─── Input records

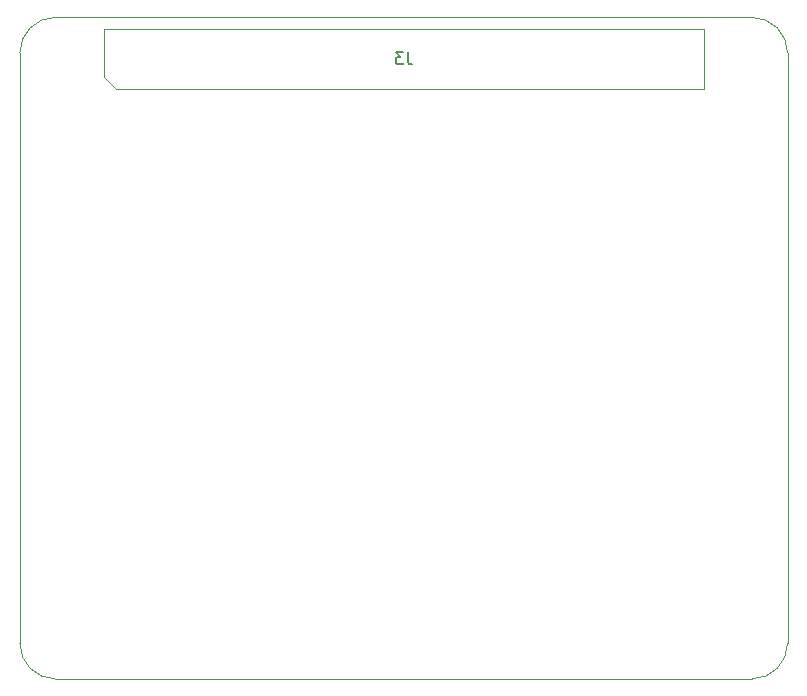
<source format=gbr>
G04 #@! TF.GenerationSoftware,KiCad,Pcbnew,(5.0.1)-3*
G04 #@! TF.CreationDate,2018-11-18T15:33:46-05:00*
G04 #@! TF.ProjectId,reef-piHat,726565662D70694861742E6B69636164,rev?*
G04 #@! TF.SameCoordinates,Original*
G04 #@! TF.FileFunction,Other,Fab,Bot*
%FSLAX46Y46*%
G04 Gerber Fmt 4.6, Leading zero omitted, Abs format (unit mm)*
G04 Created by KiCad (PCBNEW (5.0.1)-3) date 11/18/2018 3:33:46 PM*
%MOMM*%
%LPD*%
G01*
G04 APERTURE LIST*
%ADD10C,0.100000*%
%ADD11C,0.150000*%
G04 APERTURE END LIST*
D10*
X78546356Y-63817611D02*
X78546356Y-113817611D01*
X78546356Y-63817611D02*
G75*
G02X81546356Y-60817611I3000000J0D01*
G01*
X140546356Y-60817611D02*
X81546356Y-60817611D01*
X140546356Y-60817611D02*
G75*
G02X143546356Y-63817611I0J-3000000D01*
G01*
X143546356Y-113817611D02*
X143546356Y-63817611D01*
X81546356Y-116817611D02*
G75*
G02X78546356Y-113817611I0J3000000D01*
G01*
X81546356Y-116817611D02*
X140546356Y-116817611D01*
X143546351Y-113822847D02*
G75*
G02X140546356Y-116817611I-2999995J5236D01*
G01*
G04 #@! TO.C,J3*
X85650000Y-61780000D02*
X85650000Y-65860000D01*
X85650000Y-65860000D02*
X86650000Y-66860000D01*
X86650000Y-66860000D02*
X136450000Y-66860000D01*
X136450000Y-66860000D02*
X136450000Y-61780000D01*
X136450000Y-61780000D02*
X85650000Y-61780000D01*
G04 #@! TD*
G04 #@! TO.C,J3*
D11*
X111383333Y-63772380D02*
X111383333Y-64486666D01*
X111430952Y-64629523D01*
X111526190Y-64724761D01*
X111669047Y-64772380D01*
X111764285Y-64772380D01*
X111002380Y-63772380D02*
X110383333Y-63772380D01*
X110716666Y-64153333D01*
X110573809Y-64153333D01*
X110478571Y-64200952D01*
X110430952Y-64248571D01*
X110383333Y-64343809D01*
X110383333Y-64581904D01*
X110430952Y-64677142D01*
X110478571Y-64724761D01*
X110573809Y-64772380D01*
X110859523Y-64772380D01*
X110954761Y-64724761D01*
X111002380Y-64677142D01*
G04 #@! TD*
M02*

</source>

──────

## [Task details]
Please restate the material above line by line, exactly, beginning at its first line and ending with the line that contains "G04 #@! TF.FileFunction,Other,Fab,Bot*", without any pictures.

## [Exercise answer]
<source format=gbr>
G04 #@! TF.GenerationSoftware,KiCad,Pcbnew,(5.0.1)-3*
G04 #@! TF.CreationDate,2018-11-18T15:33:46-05:00*
G04 #@! TF.ProjectId,reef-piHat,726565662D70694861742E6B69636164,rev?*
G04 #@! TF.SameCoordinates,Original*
G04 #@! TF.FileFunction,Other,Fab,Bot*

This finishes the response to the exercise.